With the realization of who you really are, of true nondual experience, a thread has been pulled that slowly unravels that entire mode of being, a change that slowly ripples from the top, or the center, outward.
I believe intellect is still called into play, but it then becomes an instrument of…something else. One still seems to engage in means-end thinking in limited domains but at the behest of something which is itself not an end, which is not a central purpose, which cannot even be said to be "play." Means-end thinking cannot be used to organize one's life anymore.
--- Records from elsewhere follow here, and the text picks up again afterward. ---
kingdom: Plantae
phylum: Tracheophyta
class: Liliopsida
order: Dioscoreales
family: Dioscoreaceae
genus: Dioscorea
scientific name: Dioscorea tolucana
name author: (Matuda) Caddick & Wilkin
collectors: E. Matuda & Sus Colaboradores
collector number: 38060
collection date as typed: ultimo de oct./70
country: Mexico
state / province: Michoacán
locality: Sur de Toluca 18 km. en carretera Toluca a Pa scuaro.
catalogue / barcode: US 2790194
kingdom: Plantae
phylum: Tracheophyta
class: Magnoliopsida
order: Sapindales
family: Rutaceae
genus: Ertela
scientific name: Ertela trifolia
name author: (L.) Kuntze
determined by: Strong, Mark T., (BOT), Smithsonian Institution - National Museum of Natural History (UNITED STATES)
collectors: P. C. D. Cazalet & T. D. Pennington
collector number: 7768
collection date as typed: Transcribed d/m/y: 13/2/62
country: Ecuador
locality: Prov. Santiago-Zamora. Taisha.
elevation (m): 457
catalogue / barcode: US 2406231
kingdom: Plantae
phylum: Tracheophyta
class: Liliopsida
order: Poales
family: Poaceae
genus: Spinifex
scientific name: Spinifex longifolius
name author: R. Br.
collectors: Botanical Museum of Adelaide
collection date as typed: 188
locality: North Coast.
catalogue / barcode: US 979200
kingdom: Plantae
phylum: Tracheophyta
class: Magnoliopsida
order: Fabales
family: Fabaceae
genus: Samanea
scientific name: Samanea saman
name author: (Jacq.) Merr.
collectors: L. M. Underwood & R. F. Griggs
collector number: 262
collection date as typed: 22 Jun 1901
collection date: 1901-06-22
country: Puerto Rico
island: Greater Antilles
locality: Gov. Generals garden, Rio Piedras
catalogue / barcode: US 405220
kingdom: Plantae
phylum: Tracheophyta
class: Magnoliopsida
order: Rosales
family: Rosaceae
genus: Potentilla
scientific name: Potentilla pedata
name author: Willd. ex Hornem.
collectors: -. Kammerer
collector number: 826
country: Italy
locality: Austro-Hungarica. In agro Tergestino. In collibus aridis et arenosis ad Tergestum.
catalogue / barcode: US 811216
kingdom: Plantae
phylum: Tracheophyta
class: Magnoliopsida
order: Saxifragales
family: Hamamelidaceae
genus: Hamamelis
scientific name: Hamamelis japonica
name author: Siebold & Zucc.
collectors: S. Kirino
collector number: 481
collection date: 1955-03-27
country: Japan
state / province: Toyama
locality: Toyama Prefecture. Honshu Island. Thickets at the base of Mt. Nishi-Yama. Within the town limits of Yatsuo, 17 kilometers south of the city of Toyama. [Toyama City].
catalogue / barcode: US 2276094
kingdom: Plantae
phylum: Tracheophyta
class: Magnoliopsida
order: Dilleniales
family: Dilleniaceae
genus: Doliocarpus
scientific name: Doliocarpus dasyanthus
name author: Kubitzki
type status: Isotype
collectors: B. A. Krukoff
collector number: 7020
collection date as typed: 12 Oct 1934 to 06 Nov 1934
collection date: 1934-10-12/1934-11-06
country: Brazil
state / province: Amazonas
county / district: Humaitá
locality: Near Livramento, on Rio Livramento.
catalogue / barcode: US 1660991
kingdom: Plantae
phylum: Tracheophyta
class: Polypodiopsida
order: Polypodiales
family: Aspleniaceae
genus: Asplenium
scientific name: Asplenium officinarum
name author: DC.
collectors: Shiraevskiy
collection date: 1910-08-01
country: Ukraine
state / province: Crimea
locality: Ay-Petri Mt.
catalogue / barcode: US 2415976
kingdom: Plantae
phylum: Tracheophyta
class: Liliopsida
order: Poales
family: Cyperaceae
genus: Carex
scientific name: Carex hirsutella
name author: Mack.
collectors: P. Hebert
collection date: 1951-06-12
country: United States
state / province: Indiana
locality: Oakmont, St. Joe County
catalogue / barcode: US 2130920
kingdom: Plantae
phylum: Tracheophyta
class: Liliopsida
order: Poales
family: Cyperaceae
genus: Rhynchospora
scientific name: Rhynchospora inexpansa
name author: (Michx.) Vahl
People often ask: if the Self is beyond individuality, if our sense of ourselves as separate is “merely an illusion,” why do anything? There are many answers to that question, but one is: there is no reason to do anything. There is no reason not to do anything. But things happen regardless, reasonlessly, but not arbitrarily or randomly, using the intellect but not depending on it to supply any kind of coherent purpose, for no such thing is available. So how do decisions get made?
When the mind is quiet, they simply do get made. And when we see the fact of our own non-doing, the mind gets quiet. And yet from the quietness, thought can emerge spontaneously.
And so it is not the end of thinking, it is not the end of trying to figure out, it is not the end of puzzles. Not at all. Perhaps what slowly disappears is not means-end thinking, but one version of it. It dies and reincarnates as something related but different.